宇佐神宮、千歳あめに名物土産「宇佐飴」採用 細く延ばした状態でも変形しないよう改良【大分県】

宇佐神宮は今年から宇佐飴の千歳あめを七五三詣での参拝客に渡している=宇佐市南宇佐
宇佐飴の千歳あめを作る岡部嘉洋さん(左)ら=宇佐市南宇佐の是恒商店
宇佐飴で細長い千歳あめを作る岡部嘉洋さん
通常の宇佐飴

 【宇佐】宇佐神宮(宇佐市南宇佐)の七五三詣での記念品として渡される紅白の千歳あめに、今年から神宮の名物土産「宇佐飴(あめ)」が採用された。仲見世商店街で宇佐飴を製造販売している是恒商店が、形が変わりやすい粒と板状のあめを細長い状態でも変形せず保存できるように改良。同店の岡部嘉洋さん(49)は「伝統のあめを改めて知ってもらうきっかけになれば」と期待する。

 宇佐飴は麦芽ともち米で作った水あめだけを使い、昔ながらの製法で作る。一般的なあめは砂糖を入れて固まりやすくしているが、使用しない宇佐飴は時間や温度で変形しやすく、細長い千歳あめの形状を維持して保存するのが難しかった。

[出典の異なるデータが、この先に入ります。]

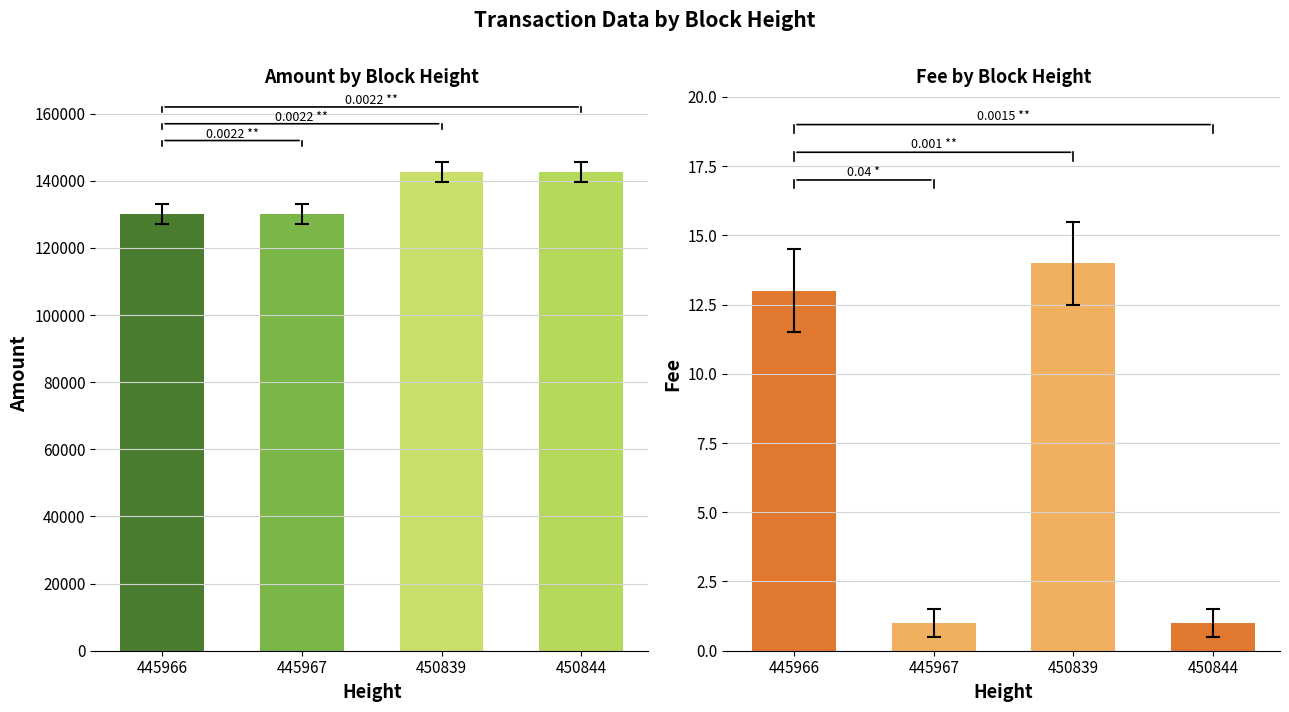

Which category has the highest value in the Amount series?

450839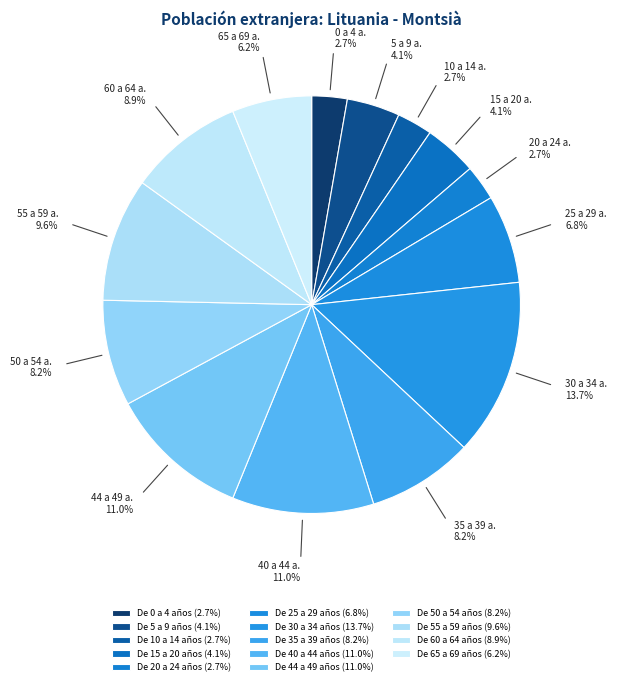

How many slices are in this pie chart?

14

 是恒商店は以前から、宇佐神宮から「千歳あめを作れないか」と相談を受けていた。2020年秋に店を継いだ岡部さんが「歴史あるあめをPRする機会になる」と研究を開始。周囲の知恵を借りながら、細く延ばした状態でも形が変わらないよう工夫を施し、昨年の冬、商品化に成功した。

 機械で練り上げた後、熱いうちに手作業で延ばし、長さ20センチほどにカットする。赤いあめには県産イチゴを乾燥させた粉を混ぜ込み、色だけでなく、イチゴの香りと風味がするように仕上げた。

 神宮では七五三詣での参拝者に、お守りや破魔矢とともに紅白の千歳あめを渡している。同店は9月から製造を開始し、12月までに3回に分け約900個を納める予定。

 これまで神宮は大手菓子メーカーの商品を使ってきた。地元名物への変更は参拝者に好評という。岡部さんは「試行錯誤の成果が認められた。大変光栄でうれしい」と喜ぶ。

 神宮権禰宜(ごんねぎ)の山本宗龍さん(32)は「宇佐神宮を代表する由緒正しいあめ。子どもたちにもご加護を感じてもらいたい」と話している。